How does research and development manage change?
used both in preparation for change, and as a reaction to change. Develops new products, new methods of production and new technologies. May give a competitive advantage.
How does capital investment manage change?
Change can create the need for investment in new technology and equipment, and is often an expensive undertaking. If a business does not have access to sufficient finance, it is unlikely it will be able to implement effective change.
What are the four elements of j storey’s approach?
total imposed package, negotiated total package, imposed piecemeal, imposed total package.
Total imposed package?
A whole package of changes simply presented to employees. The senior management team would work out the restructuring they feel is required and then impose this. It will create rapid change and ensure that the vision for the direction of the business is clear, but there may be significant resistance to change.

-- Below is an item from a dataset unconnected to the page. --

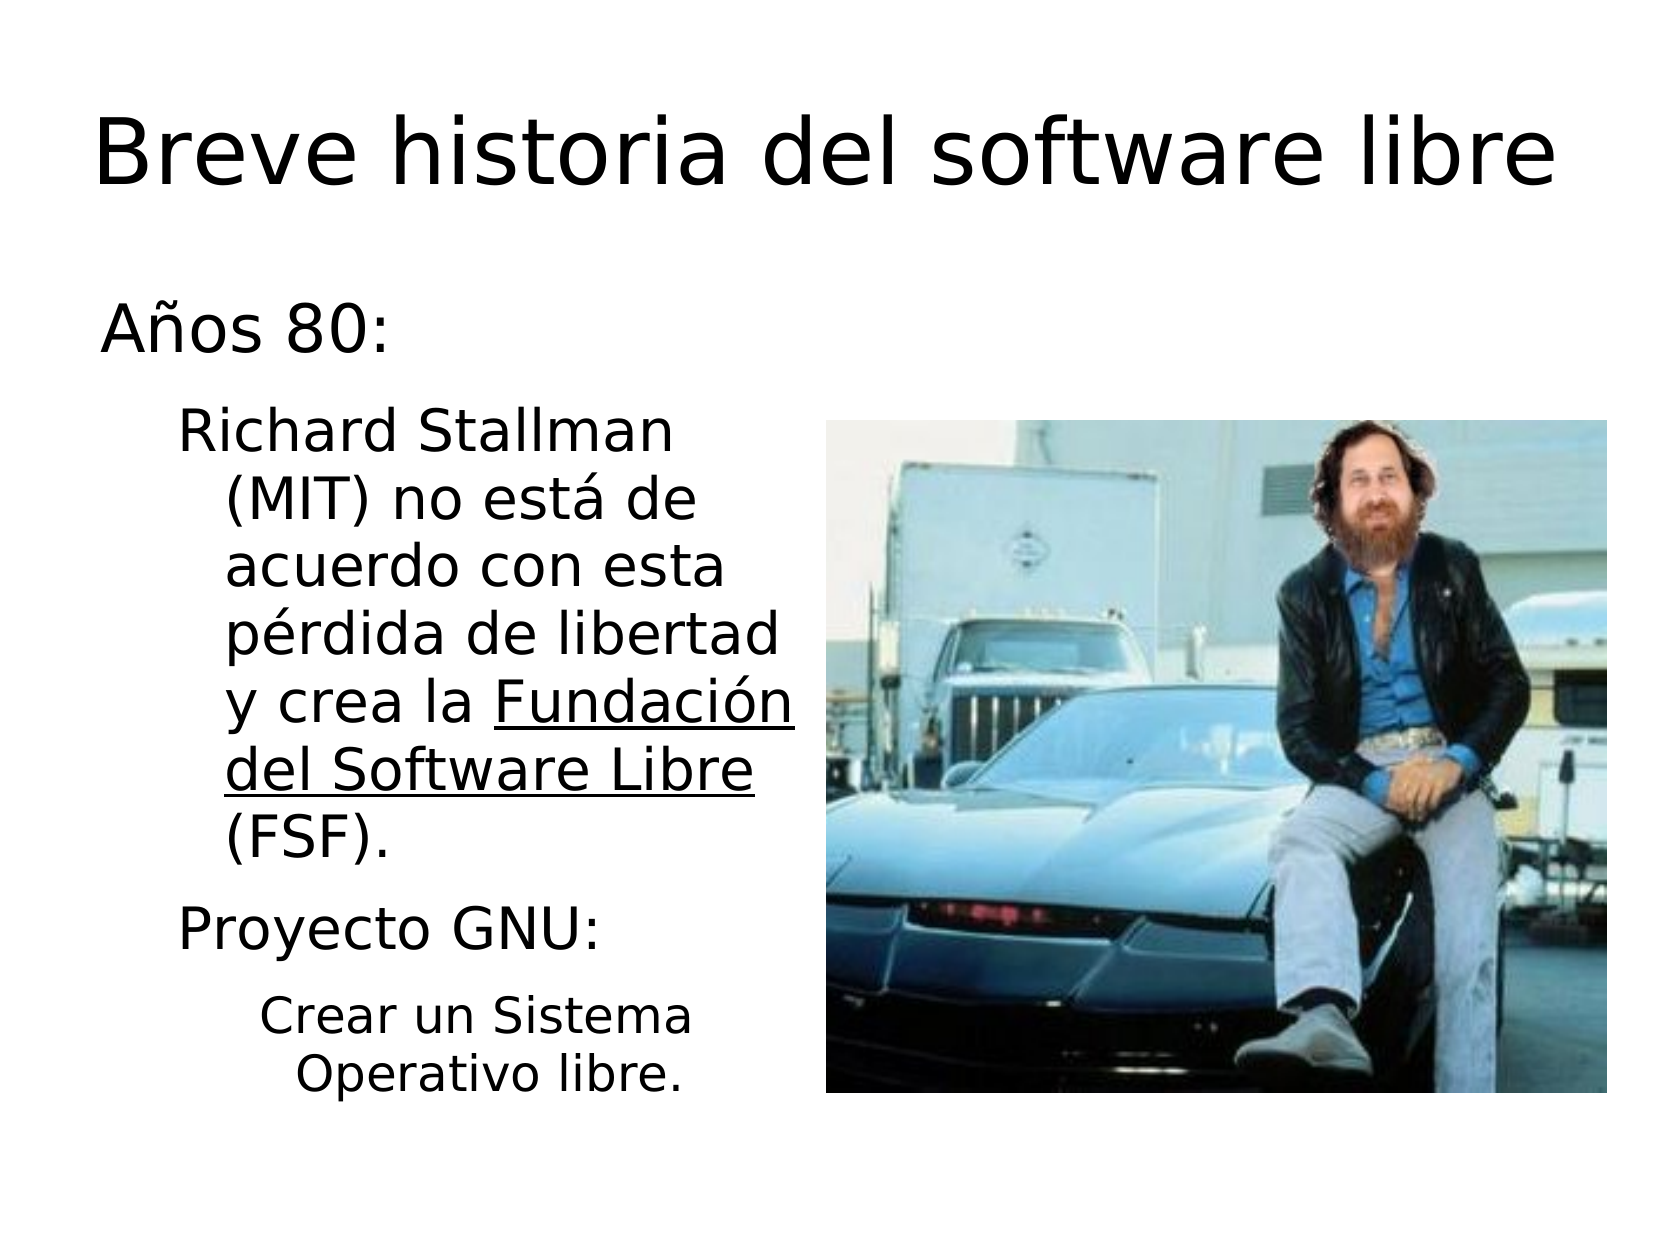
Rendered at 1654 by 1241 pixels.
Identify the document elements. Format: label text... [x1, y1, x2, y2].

picture [826, 420, 1607, 1093]
list Años 80: Richard Stallman (MIT) no está de acuerdo con esta pérdida de libertad y crea la Fundación del Software Libre (FSF). Proyecto GNU: Crear un Sistema Operativo libre. [82, 290, 827, 1104]
title Breve historia del software libre [82, 56, 1571, 250]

Imposed piecemeal initiatives?
A more gradual approach. Change is still imposed by senior management, but in stages. Employees have more time to adapt and may help alleviate resistance, but it will still need to be accompanied by changes in the organisational culture to encourage change. The firm may offer incentive payments or perhaps other non-financial rewards.
Negotiated total package?
The aim is to agree on the package of change through negotiation and consultation with the workforce. Helps significantly reduce the level of resistance to change though it may also act as a constraint on the extent of the change. Is more popular with trade unions keen to negotiate changes and ensure that their members benefit from change.
Negotiated piecemeal initiatives?
Similar to imposed piecemeal initiatives, but also has similarities with the negotiated total package approach. The gradual implementation of change will be negotiated at each stage.

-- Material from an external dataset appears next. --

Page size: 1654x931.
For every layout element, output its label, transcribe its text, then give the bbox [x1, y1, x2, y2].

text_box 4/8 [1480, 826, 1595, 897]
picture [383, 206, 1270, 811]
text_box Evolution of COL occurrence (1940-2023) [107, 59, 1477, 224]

Why is change sometimes resisted by stakeholders?
-A perceived threat to job security or maybe suppliers fearing for future orders.

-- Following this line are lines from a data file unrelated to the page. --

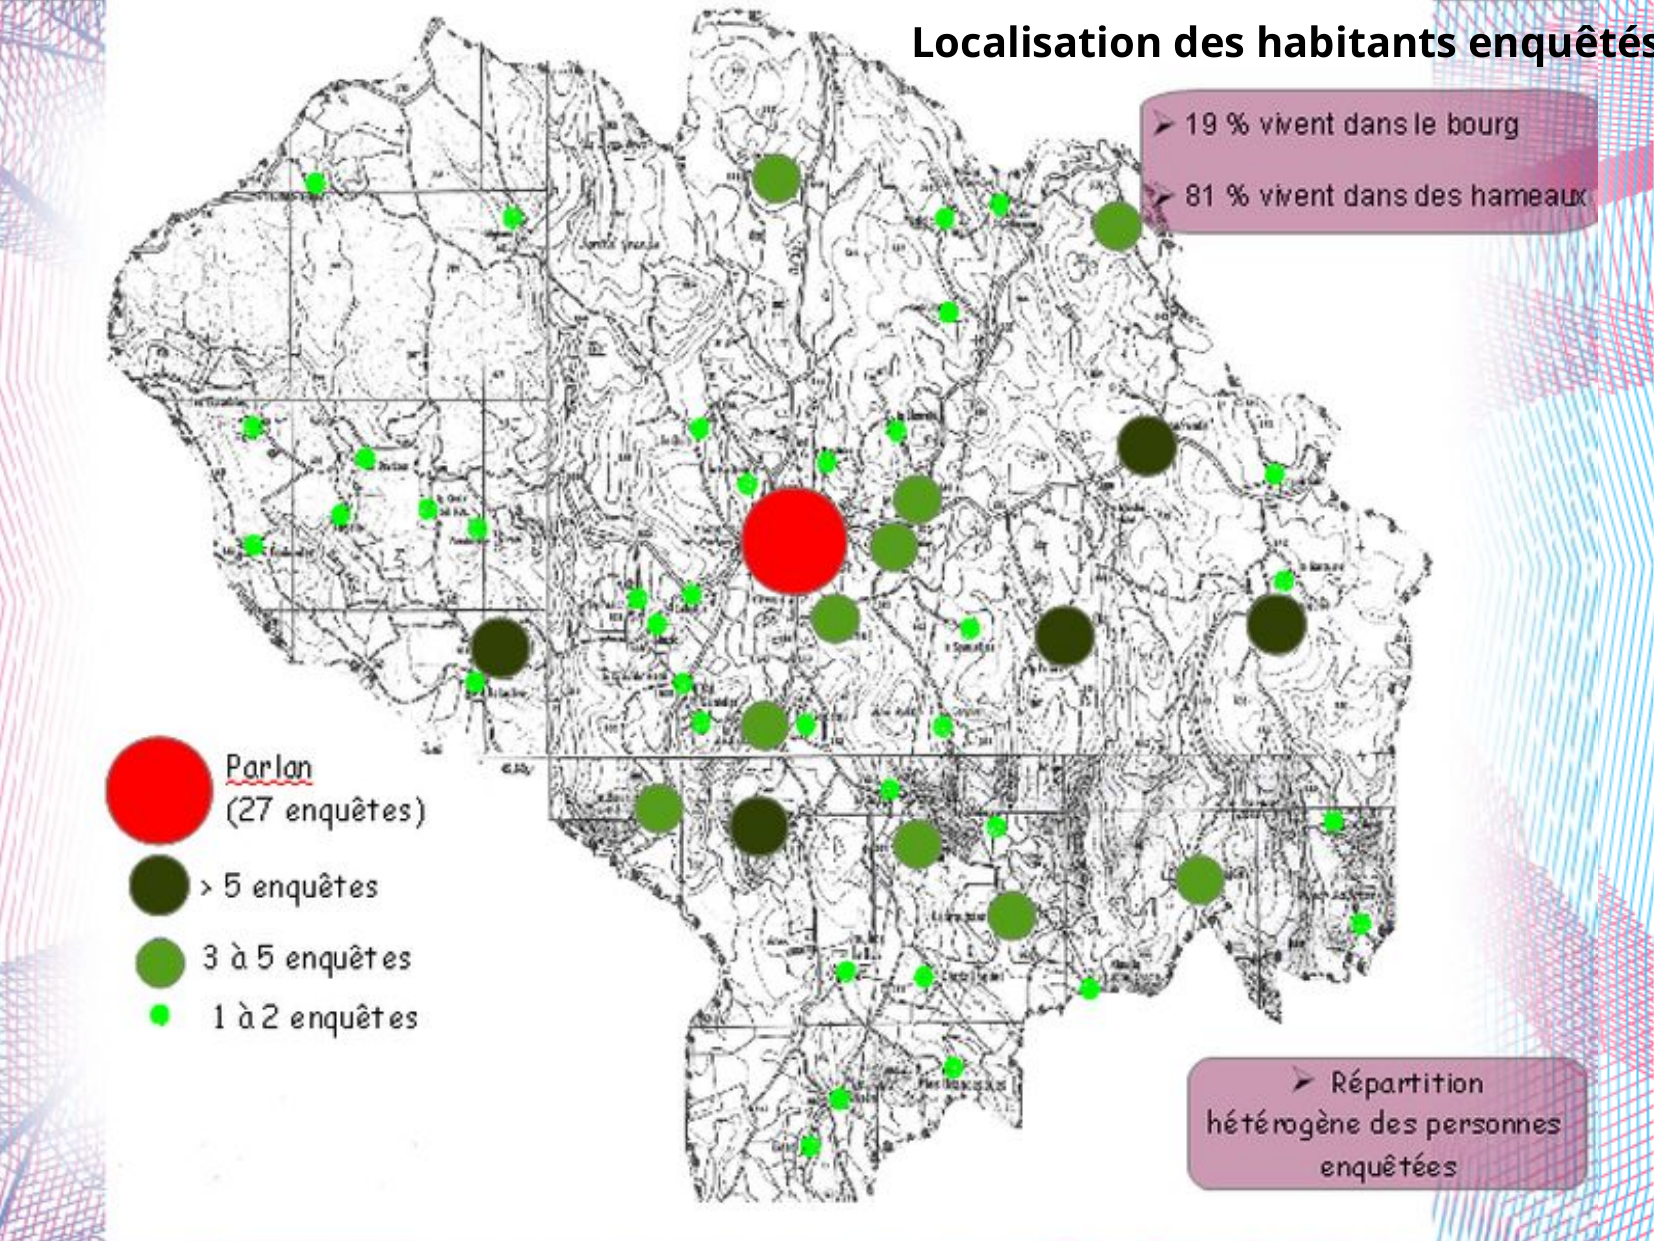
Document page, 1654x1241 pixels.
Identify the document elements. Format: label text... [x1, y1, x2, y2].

text_box Localisation des habitants enquêtés [814, 0, 1654, 83]
picture [0, 0, 1654, 1241]
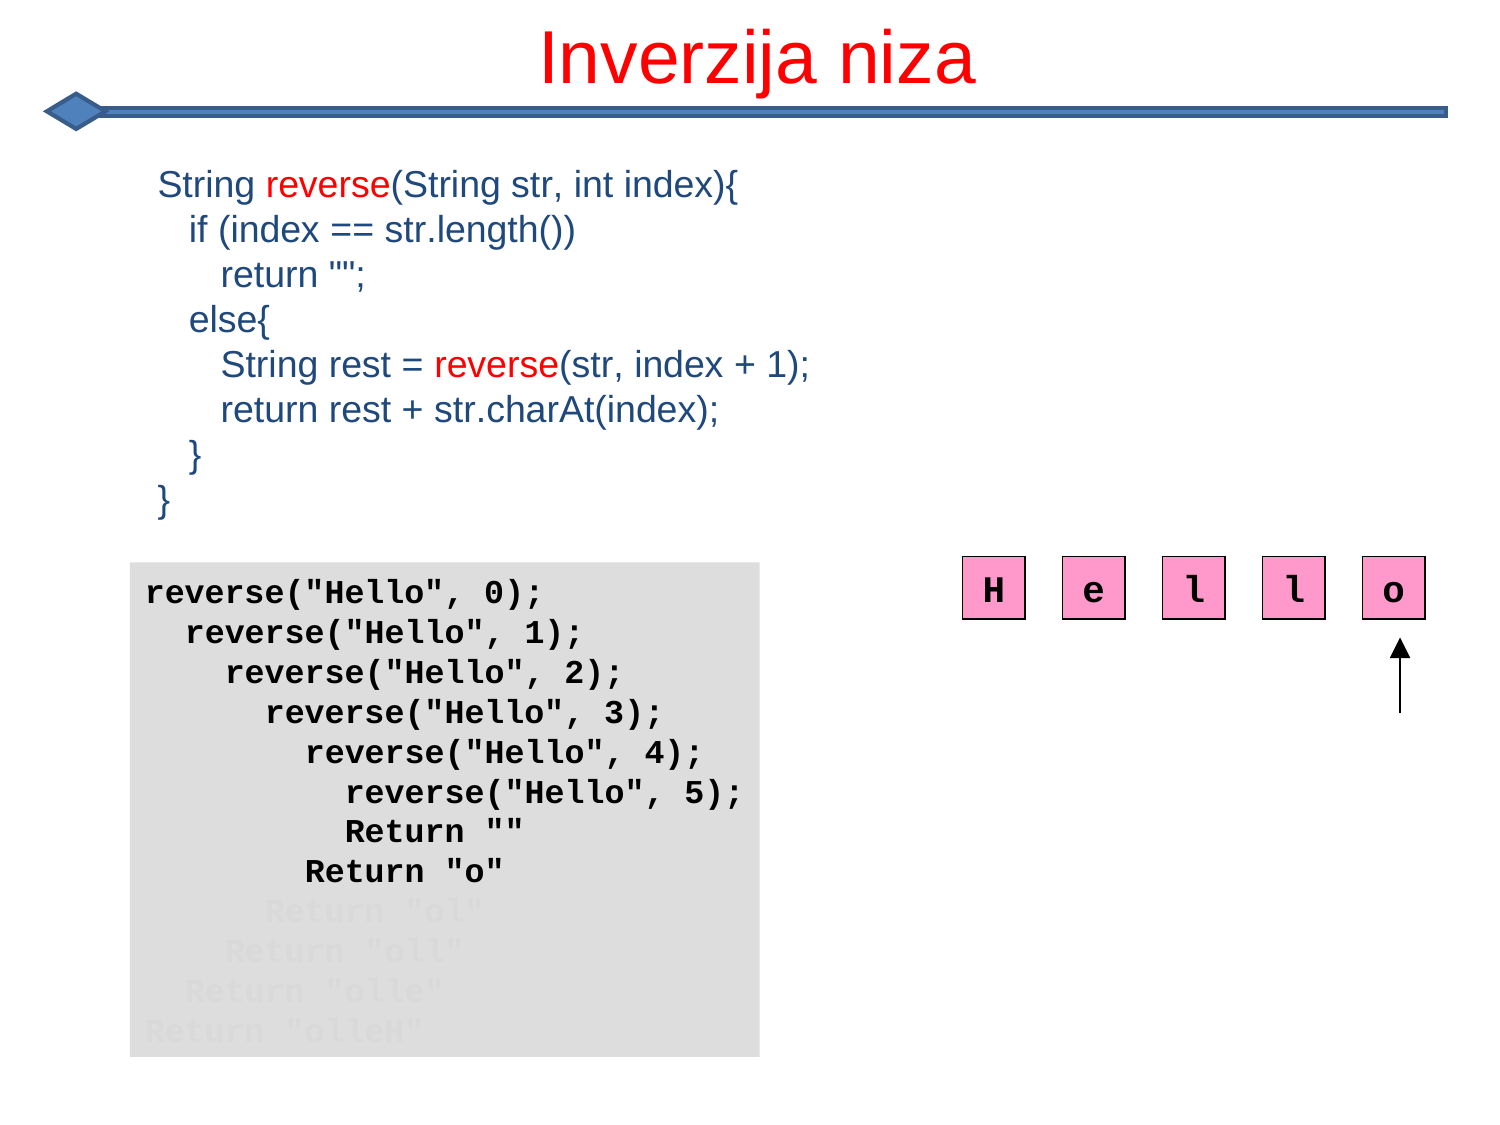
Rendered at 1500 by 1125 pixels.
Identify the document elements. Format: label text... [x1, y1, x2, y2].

text_box reverse("Hello", 0); reverse("Hello", 1); reverse("Hello", 2); reverse("Hello", 3); reverse("Hello", 4); reverse("Hello", 5); Return "" Return "o" Return "ol" Return "oll" Return "olle" Return "olleH" [129, 562, 760, 1057]
text_box o [1362, 556, 1426, 620]
text_box l [1162, 556, 1225, 620]
text_box l [1262, 556, 1325, 620]
title Inverzija niza [82, 0, 1433, 108]
text_box e [1062, 556, 1126, 620]
text_box String reverse(String str, int index){ if (index == str.length()) return ""; else{ String rest = reverse(str, index + 1); return rest + str.charAt(index); } } [142, 152, 826, 528]
text_box H [962, 556, 1025, 620]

-Misinformation and misunderstanding- stakeholders would not know the reasons for the change.
-Disagreement on if change is needed.
-Many people need security and stability at work so would be reluctant to change the situation.
-Lack of finance.
-Shareholder/owner resistance may be a result of the fear that changes to strategy may increase risk.
-Suppliers may also have to change their systems.
How to manage resistance to change?
-Organisational culture- the staff need to understand the reasons for the change.
-In large businesses, success relies on the ability of middle managers to communicate with subordinates.
-More likely to be accepted if change is slow and incremental, however this costs more.
-Communicate reasons for change and give a notice period.
-Different leadership styles will smooth the transition period of the change.
What was Lewin’s theory?
He recognised that it was not the difficulty of creating change, but of reinforcing the change that mattered. Change should continue into the future and that workers did not slip back into old methods of working.
Believed employees resisted change because they felt safe with the current situation.
Stage 1 of Lewin’s theory?
Unfreezing:
-This involves creating a motivation and a realisation that change is necessary.
-They therefore have to ‘unfreeze’ from current approaches to work and be prepared to adapt.
-Employees have to be shown it is necessary and managers need to create a situation in which change is desired.
Stage 2 of Lewin’s theory?
Change:
-Lewin described it as a potentially difficult time as workers are now moving to a new way of doing things. They need to be given time to understand and adapt to these changes.
-Support from management and supervisors is important, in the form of training, education, and learning from and not being criticised for mistakes.
-Allowing workers to develop their own solutions and maintaining clear communication of the objectives and benefits of the change are also important.